In his review of 2 Chainz and Lil Wayne’s Welcome 2 Collegrove, Slant’s Charles Lyons-Burt noted that the album’s main flaw was one “endemic to many sequels: It tries to be bigger and better but just ends up feeling lumbering and belabored.” Pinball II, the second collaborative album from Brooklyn rapper MIKE and producer Tony Seltzer, manages to sidestep that pitfall. It’s both bigger and, if not outright better, about as good as its predecessor, without sacrificing any of the breezy charm that made that album so captivating.

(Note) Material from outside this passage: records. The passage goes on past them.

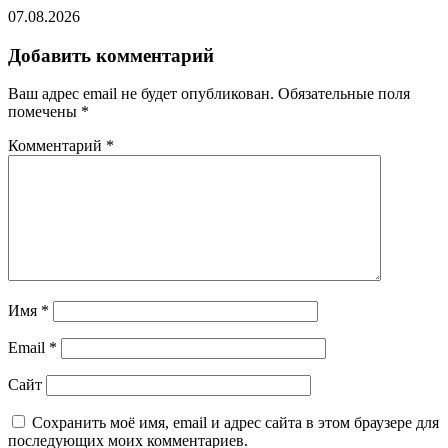
07.08.2026
Добавить комментарий
Ваш адрес email не будет опубликован.
Обязательные поля
помечены
*
Комментарий
*
Имя
*
Email
*
Сайт
Сохранить моё имя, email и адрес сайта в этом браузере для
последующих моих комментариев.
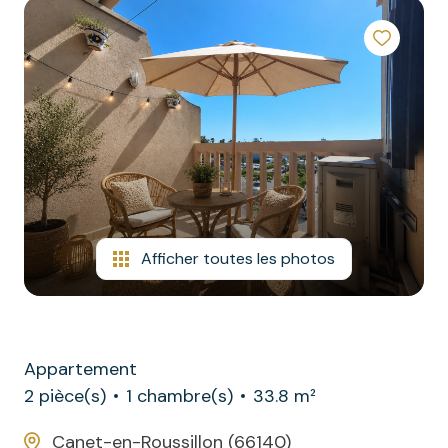
commerciaux
contact
autres
Afficher toutes les photos
Appartement
2 pièce(s)
1 chambre(s)
33.8 m²
Canet-en-Roussillon (66140)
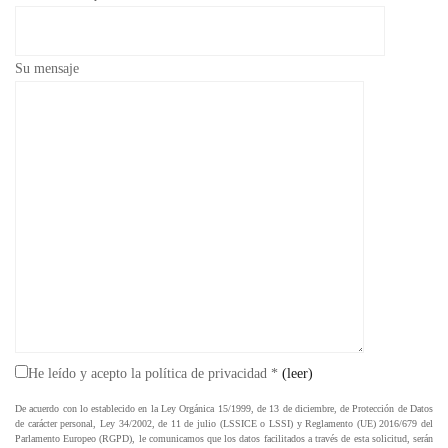
Su mensaje
He leído y acepto la política de privacidad *
(leer)
De acuerdo con lo establecido en la Ley Orgánica 15/1999, de 13 de diciembre, de Protección de Datos
de carácter personal, Ley 34/2002, de 11 de julio (LSSICE o LSSI) y Reglamento (UE) 2016/679 del
Parlamento Europeo (RGPD), le comunicamos que los datos facilitados a través de esta solicitud, serán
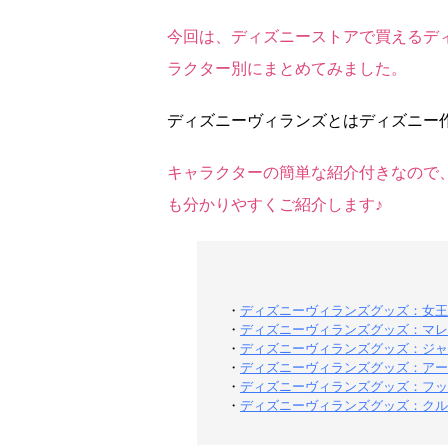
今回は、ディズニーストアで買えるデ
ラクター別にまとめてみました。
ディズニーヴィランズとはディズニー
キャラクターの簡単な紹介付きなので
も分かりやすくご紹介します♪
・
ディズニーヴィランズグッズ：女王
・
ディズニーヴィランズグッズ：マレ
・
ディズニーヴィランズグッズ：ジャ
・
ディズニーヴィランズグッズ：アー
・
ディズニーヴィランズグッズ：フッ
・
ディズニーヴィランズグッズ：クル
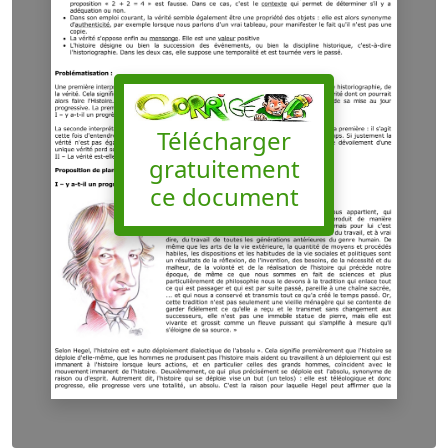
Télécharger
gratuitement
ce document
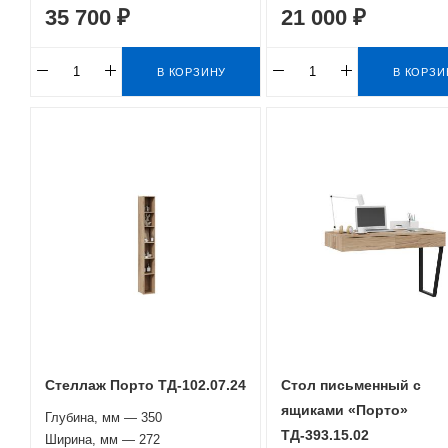
35 700 ₽
21 000 ₽
В КОРЗИНУ
В КОРЗИ
Стеллаж Порто ТД-102.07.24
Стол письменный с
ящиками «Порто»
Глубина, мм — 350
ТД-393.15.02
Ширина, мм — 272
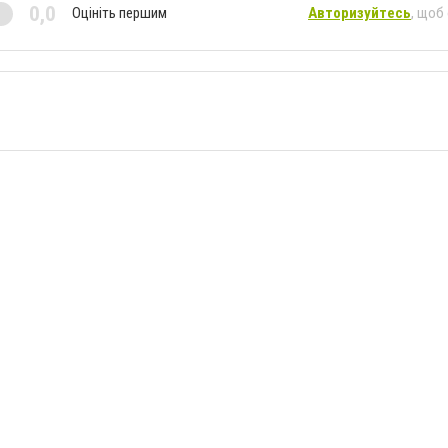
0,0
Оцініть першим
Авторизуйтесь
, щоб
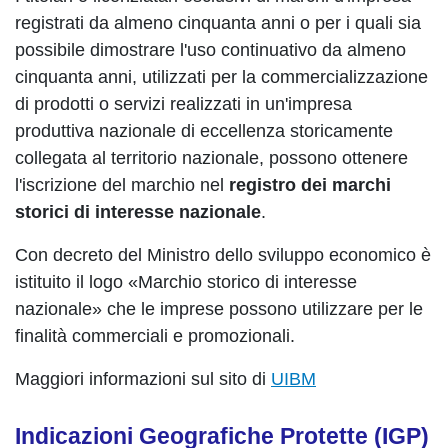
registrati da almeno cinquanta anni o per i quali sia
possibile dimostrare l'uso continuativo da almeno
cinquanta anni, utilizzati per la commercializzazione
di prodotti o servizi realizzati in un'impresa
produttiva nazionale di eccellenza storicamente
collegata al territorio nazionale, possono ottenere
l'iscrizione del marchio nel
registro dei marchi
storici di interesse nazionale
.
Con decreto del Ministro dello sviluppo economico è
istituito il logo «Marchio storico di interesse
nazionale» che le imprese possono utilizzare per le
finalità commerciali e promozionali.
Maggiori informazioni sul sito di
UIBM
Indicazioni Geografiche Protette (IGP)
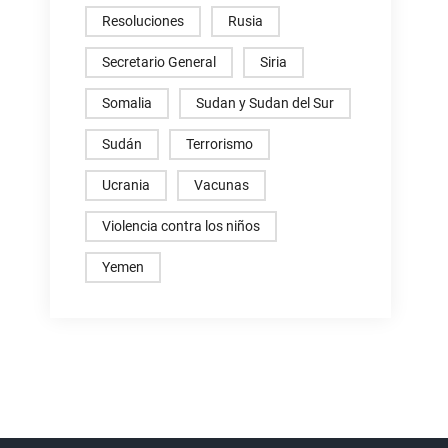
Resoluciones
Rusia
Secretario General
Siria
Somalia
Sudan y Sudan del Sur
Sudán
Terrorismo
Ucrania
Vacunas
Violencia contra los niños
Yemen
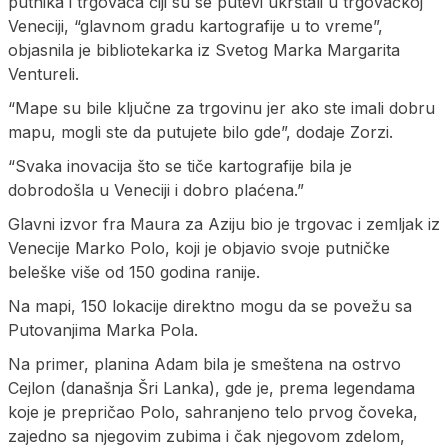
putnika i trgovaca čiji su se putevi ukrštali u trgovačkoj
Veneciji, “glavnom gradu kartografije u to vreme”,
objasnila je bibliotekarka iz Svetog Marka Margarita
Ventureli.
“Mape su bile ključne za trgovinu jer ako ste imali dobru
mapu, mogli ste da putujete bilo gde”, dodaje Zorzi.
“Svaka inovacija što se tiče kartografije bila je
dobrodošla u Veneciji i dobro plaćena.”
Glavni izvor fra Maura za Aziju bio je trgovac i zemljak iz
Venecije Marko Polo, koji je objavio svoje putničke
beleške više od 150 godina ranije.
Na mapi, 150 lokacije direktno mogu da se povežu sa
Putovanjima Marka Pola.
Na primer, planina Adam bila je smeštena na ostrvo
Cejlon (današnja Šri Lanka), gde je, prema legendama
koje je prepričao Polo, sahranjeno telo prvog čoveka,
zajedno sa njegovim zubima i čak njegovom zdelom,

Pinball is one of MIKE’s most laidback albums, as well as one of his boldest, tightest, and most cohesive to date. It swaps out his usual hazy, sample-heavy loops for Seltzer’s crisp trap beats, which carry subtle touches of plugg and cloud rap. Pinball II follows suit, consisting of 17 straight-to-the-point jams, packed with sharp production and carefree flows.

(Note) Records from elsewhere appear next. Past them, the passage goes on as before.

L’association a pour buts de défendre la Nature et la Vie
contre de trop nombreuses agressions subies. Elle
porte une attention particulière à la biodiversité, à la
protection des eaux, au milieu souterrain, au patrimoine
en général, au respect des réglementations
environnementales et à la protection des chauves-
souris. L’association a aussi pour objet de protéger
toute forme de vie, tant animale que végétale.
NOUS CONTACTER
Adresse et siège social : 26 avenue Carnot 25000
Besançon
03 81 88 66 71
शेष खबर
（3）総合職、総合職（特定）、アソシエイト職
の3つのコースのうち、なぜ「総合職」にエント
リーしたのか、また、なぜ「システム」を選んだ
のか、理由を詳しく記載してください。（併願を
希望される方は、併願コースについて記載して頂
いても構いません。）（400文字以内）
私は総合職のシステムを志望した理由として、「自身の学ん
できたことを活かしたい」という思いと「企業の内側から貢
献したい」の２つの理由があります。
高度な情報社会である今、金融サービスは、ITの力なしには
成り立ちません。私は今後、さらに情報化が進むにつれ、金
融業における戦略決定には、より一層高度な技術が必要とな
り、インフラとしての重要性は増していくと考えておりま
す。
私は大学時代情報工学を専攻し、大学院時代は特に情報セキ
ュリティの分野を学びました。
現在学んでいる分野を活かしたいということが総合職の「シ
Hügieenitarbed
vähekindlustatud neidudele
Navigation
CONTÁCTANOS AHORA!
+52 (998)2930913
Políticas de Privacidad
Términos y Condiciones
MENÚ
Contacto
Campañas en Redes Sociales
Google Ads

The album’s lead single, “Prezzy,” opens with chopped and pitch-warped vocals, the sounds of shattering glass, and wailing sirens before abruptly shifting into a calmer groove. It’s anchored by woozy synths courtesy of Clams Casino, and a choice verse that makes reference to Shakira, Ciara, and Nelly. The same smash-cut bait-and-switch returns on “Amiri,” which pairs distorted bass jabs with a repeated mantra: “I get on every list/Cuz I’m it.”
Like Showbiz! before it, Pinball II finds MIKE baring his soul, albeit in a more playful and freer way. He references “all those clouds above me again” on “Money & Power,” how things are “moving way too fast” on “Angsty,” and how it’s hard to “see the blessings” unless they’re in 4K on “#71,” but he zips through these lines with little of the emotional weight that his shaggy-dog flow typically carries. He drops clever bars and genuinely funny lines without trying to stack layers of meaning onto every verse, and his energy is infectious as he raps over a wave of thundering 808s and roaring horns on the triumphant “Sin City.”

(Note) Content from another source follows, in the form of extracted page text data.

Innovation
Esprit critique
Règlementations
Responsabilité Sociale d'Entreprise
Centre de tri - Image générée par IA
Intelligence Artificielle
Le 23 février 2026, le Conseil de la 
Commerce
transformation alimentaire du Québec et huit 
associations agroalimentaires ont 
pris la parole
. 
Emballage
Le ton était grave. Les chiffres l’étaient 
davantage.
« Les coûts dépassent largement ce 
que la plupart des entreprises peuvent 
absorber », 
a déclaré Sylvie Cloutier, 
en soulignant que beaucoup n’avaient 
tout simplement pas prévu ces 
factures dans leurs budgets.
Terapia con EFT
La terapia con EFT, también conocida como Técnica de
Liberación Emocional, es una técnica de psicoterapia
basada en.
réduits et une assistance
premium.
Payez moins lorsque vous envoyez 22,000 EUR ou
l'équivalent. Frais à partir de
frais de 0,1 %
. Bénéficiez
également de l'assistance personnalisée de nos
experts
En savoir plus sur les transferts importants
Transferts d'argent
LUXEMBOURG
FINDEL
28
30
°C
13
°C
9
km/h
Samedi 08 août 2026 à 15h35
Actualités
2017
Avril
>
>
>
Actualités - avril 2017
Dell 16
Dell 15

On “Shaq & Kobe,” Brooklyn MC Niontay likens his collaboration with MIKE to one between Shaquille O’Neal and Kobe Bryant. Never mind that the titular duo famously hated each other; the song is serving up a metaphor for two elite talents working in sync. With that in mind, Earl Sweatshirt, whose guest spot on “Jumanji” is a standout here, makes for an even stronger Kobe to MIKE’s Shaq. These comparisons capture the spirit of Pinball II as a whole: From beginning to end, MIKE and Seltzer are in total lockstep.